“Leak” is one of those technical words we often forget to explain.
A leak refers to something that consumes some resource in a way that you can’t get it back, like water leaking out of a hole in a bucket and falling onto the ground.
Regarding a memory leak, it’s natural to ask “Where does the memory go?” There’s no good answer to that question, because the analogy just doesn’t extend that far.
Memory is a sort of renewable resource. We use some of it every time we make a thunk, and it gets released when we’re done with it. You take a little water out of the bucket, use it for a while, then the garbage collector puts it back.
If your program is accidentally written such that it continues to hold references to things it doesn’t need anymore, then those things don’t get garbage collected, and you continually consume more and more memory.
Or in other words — if you look at it from the perspective that you only have a finite amount of memory in your computer — you continually lose memory. More precisely, you lose available memory — free space in which to make more thunks and whatnot. If that program runs long enough, this bucket will eventually end up empty.

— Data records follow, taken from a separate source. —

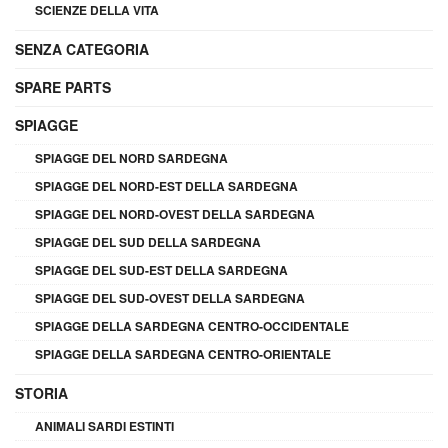
SCIENZE DELLA VITA
SENZA CATEGORIA
SPARE PARTS
SPIAGGE
SPIAGGE DEL NORD SARDEGNA
SPIAGGE DEL NORD-EST DELLA SARDEGNA
SPIAGGE DEL NORD-OVEST DELLA SARDEGNA
SPIAGGE DEL SUD DELLA SARDEGNA
SPIAGGE DEL SUD-EST DELLA SARDEGNA
SPIAGGE DEL SUD-OVEST DELLA SARDEGNA
SPIAGGE DELLA SARDEGNA CENTRO-OCCIDENTALE
SPIAGGE DELLA SARDEGNA CENTRO-ORIENTALE
STORIA
ANIMALI SARDI ESTINTI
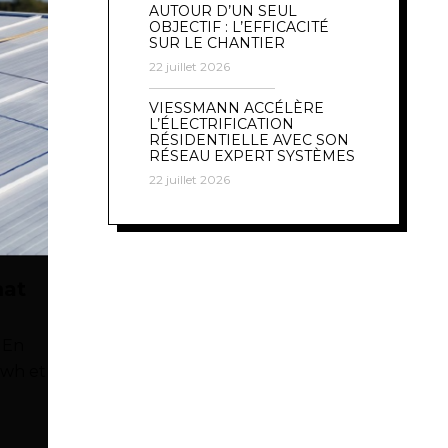
AUTOUR D’UN SEUL
OBJECTIF : L’EFFICACITÉ
SUR LE CHANTIER
22 juillet 2026
VIESSMANN ACCÉLÈRE
L’ÉLECTRIFICATION
RÉSIDENTIELLE AVEC SON
RÉSEAU EXPERT SYSTÈMES
22 juillet 2026
mat
. En
Twh et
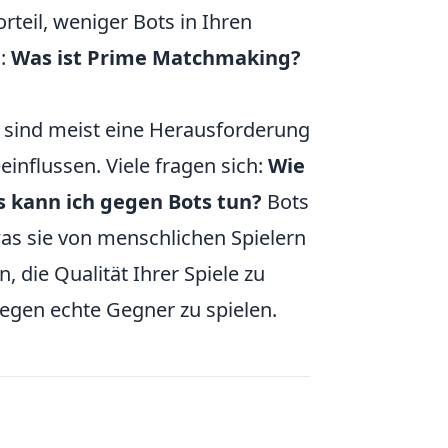
rteil, weniger Bots in Ihren
d:
Was ist Prime Matchmaking?
e sind meist eine Herausforderung
einflussen. Viele fragen sich:
Wie
 kann ich gegen Bots tun?
Bots
 was sie von menschlichen Spielern
 die Qualität Ihrer Spiele zu
egen echte Gegner zu spielen.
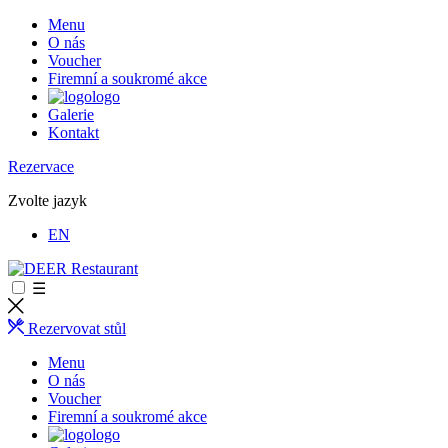
Menu
O nás
Voucher
Firemní a soukromé akce
logo
Galerie
Kontakt
Rezervace
Zvolte jazyk
EN
☰
Rezervovat stůl
Menu
O nás
Voucher
Firemní a soukromé akce
logo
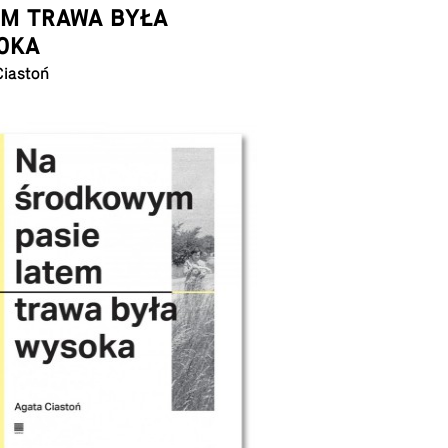
EM TRAWA BYŁA
OKA
Ciastoń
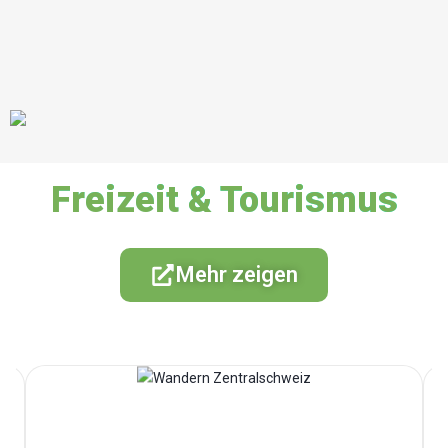
Freizeit & Tourismus
Mehr zeigen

We also talk about leaking other resources, like file handles. The OS keeps track of all the files that all the processes have open, and there’s only some finite number of files your OS can keep open at one time. This is in part because keeping a file open requires keeping some information about it in memory, so in some sense a file handle leak is just another kind of memory leak.
So don’t take the “leaking” metaphor too seriously; it just refers to anything that unnecessarily causes the dwindling availability of some limited resource.